Relatório do Município da intervenção na RIC Ambiental questiona contratos e aponta omissão da agência reguladora

Apoio ao time de futebol da cidade a R$ 40 mil e compromissos com prestadores de serviços, como agência de comunicação e sociedades advocatícias são apontados em portaria

O relatório da Prefeitura Municipal de Marília sobre a intervenção à empresa concessionária dos serviços de distribuição de água e captação de esgoto, publicado neste sábado, dia 6 de setembro de 2025, questiona o papel da agência reguladora, a Amae, e também contratos mantidos pela RIC Ambiental com agência de comunicação, sociedades advocatícias e até mesmo o apoio para o MAC, o Marília Atlético Clube.

A portaria assinada pelo prefeito Vinicius Camarinha – que está fora da cidade em viagem internacional ao Japão – sugere, inclusive, a abertura de processo administrativo disciplinar em desfavor do engenheiro e servidor municipal João Carlos Polegato, comissário-geral da Amae, a agência reguladora dos serviços de água e esgoto de Marília.

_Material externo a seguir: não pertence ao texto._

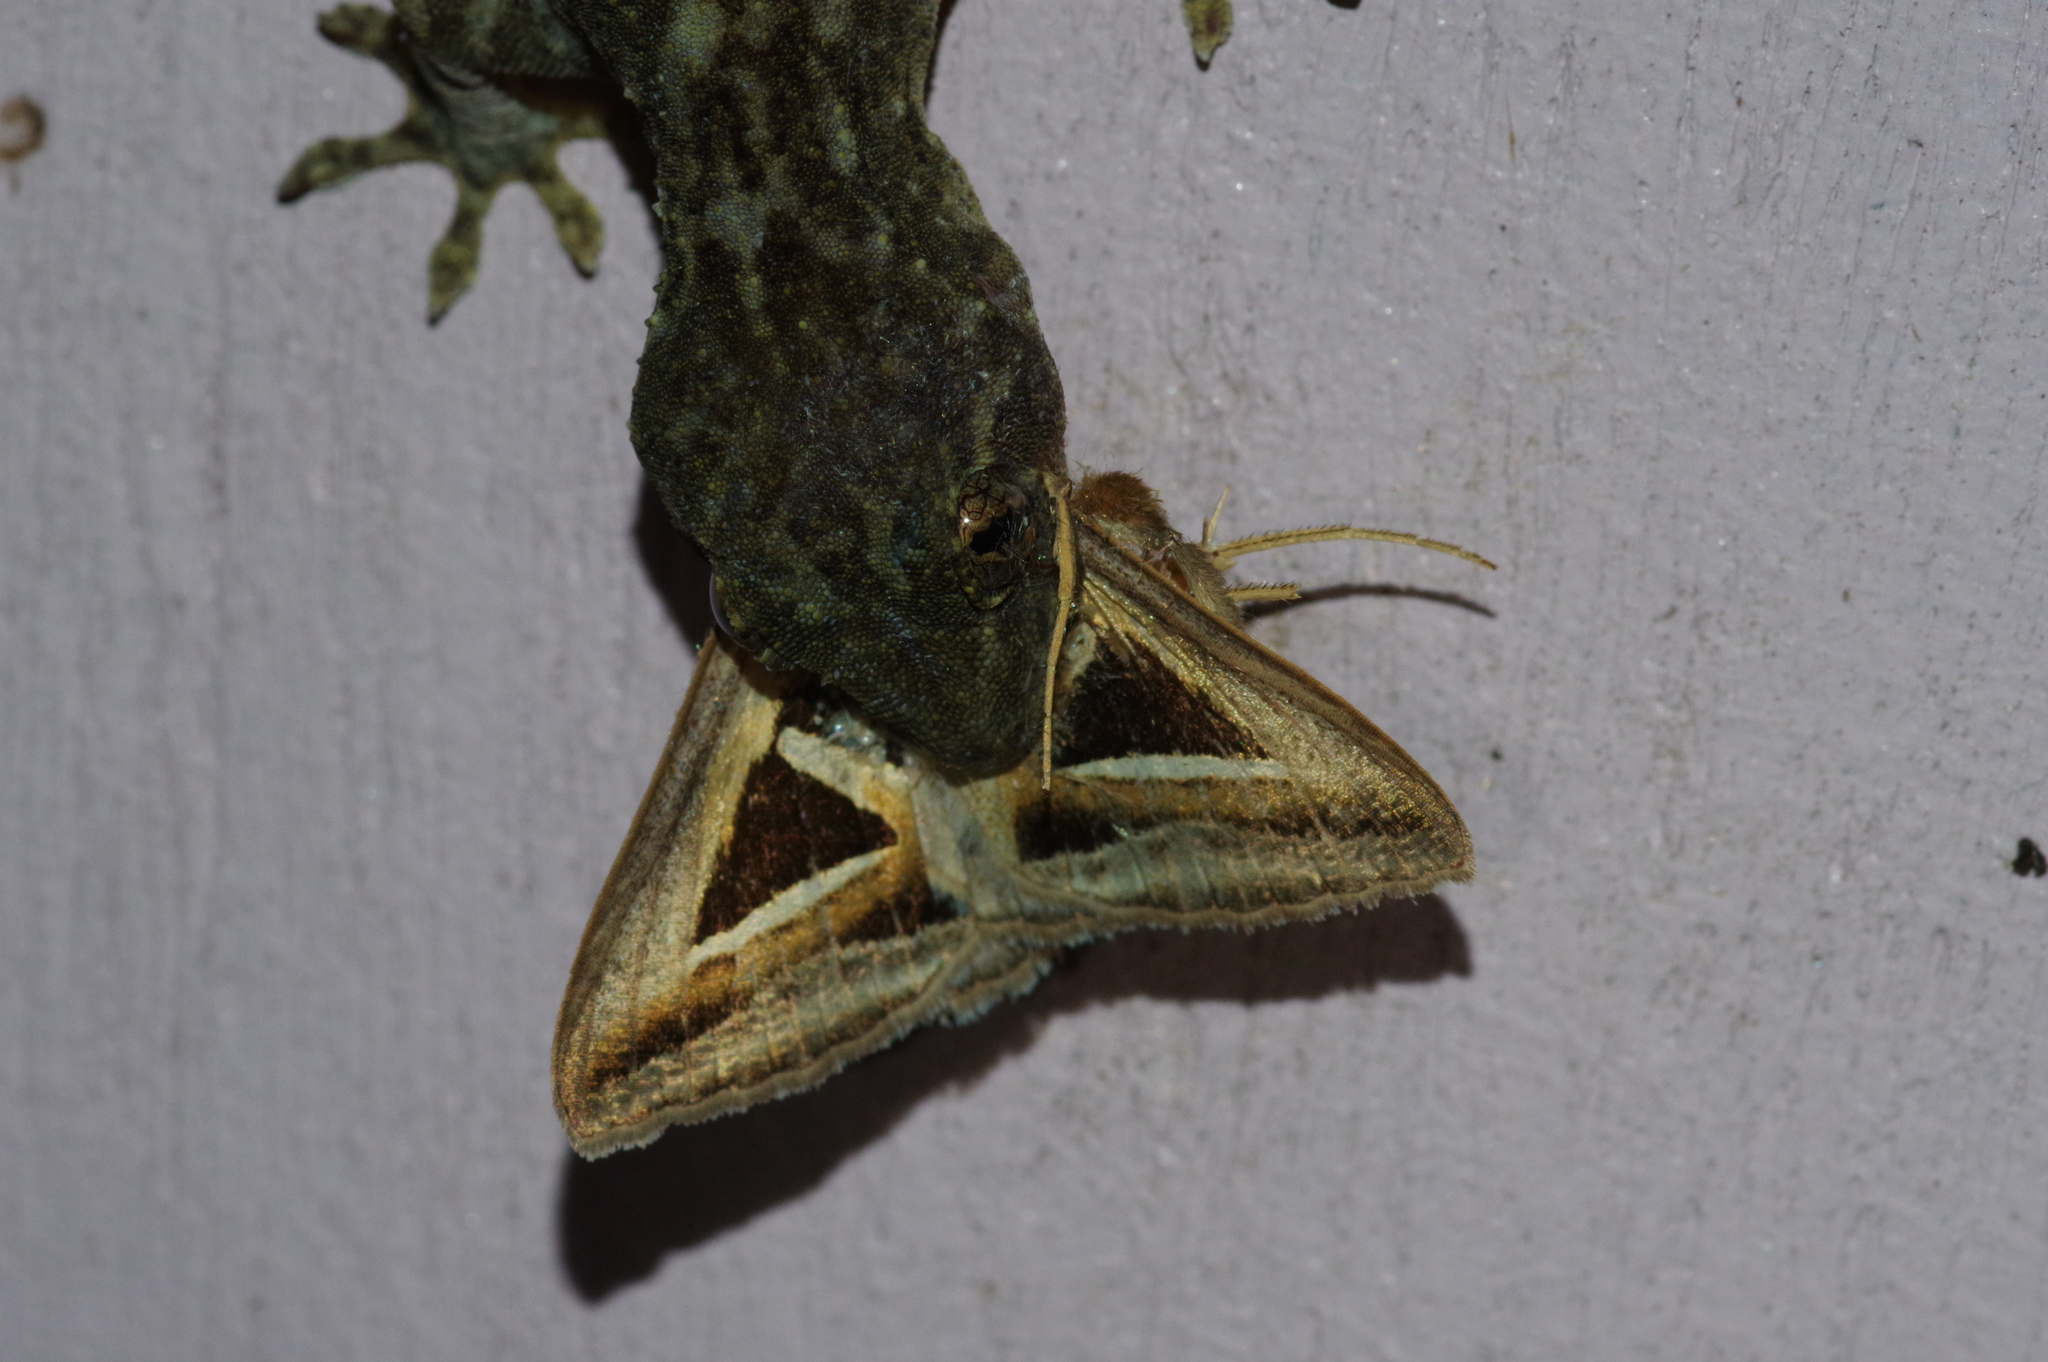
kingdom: Animalia
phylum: Arthropoda
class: Insecta
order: Lepidoptera
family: Erebidae
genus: Trigonodes
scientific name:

Relatório com quase 400 páginas aponta que a agência reguladora teria se omitido das funções fiscalizadoras, falhando no dever de suas funções. O texto do prefeito Vinicius especificou o seguinte: “falhou drasticamente em seu dever de fiscalizar a execução do contrato de concessão, atuando como mera intermediária de reclamações, sem exercer seu poder de polícia administrativa, sem instaurar processos sancionatórios e sem verificar de forma autônoma e proativa o cumprimento das metas e obrigações contratuais pela concessionária, recorrendo à própria empresa fiscalizada para obter informações que deveriam constar de seus próprios registros e controles”, afirmou.

Contratos

Em outro trecho, Vinicius Camarinha questiona contratos de R$ 35 mil com uma agência de comunicação e marketing, apoio de R$ 40 mil para o MAC e contratos com duas sociedades advocatícias. Em função destes compromissos contratuais, a portaria do Município informa que determinará “o encaminhamento de cópia integral do Processo Administrativo nº 6.505/2025, do relatório final do Interventor e da presente Portaria ao Ministério Público do Estado de São Paulo e ao Tribunal de Contas do Estado de São Paulo, para a adoção das medidas que entenderem cabíveis no que tange à apuração de eventuais atos de improbidade administrativa e desvio de finalidade na utilização de recursos públicos pela concessionária RIC Ambiental – Água e Esgoto de Marília S/A”.

Outro lado

A RIC Ambiental informa que no confronto da realidade de suas atividades e da eficiência de seus serviços, os relatórios e pareceres mencionados na Portaria nº 47.659, de 05 de setembro de 2025, apontam para equívocos sérios da administração municipal. No entanto, é a par disso, que somente poderá se manifestar sobre o conteúdo da referida Portaria, após minuciosa avaliação de seus executivos e corpo jurídico. 

A concessionária também reforça que fará oportunamente suas manifestações no âmbito do Processo Administrativo nº 6505 e, igualmente, diante de eventuais solicitações ou citações do Ministério Público do Estado de São Paulo (MPSP), do Ministério Público Federal (MPF) e do Tribunal de Contas do Estado de São Paulo (TCESP) relacionadas às alegações contidas na referida portaria.

A RIC Ambiental segue trabalhando diariamente para garantir melhorias no sistema de abastecimento de água e esgotamento sanitário de Marília, cumprindo seu compromisso de cuidar do que é essencial para a população e de atuar com transparência e responsabilidade.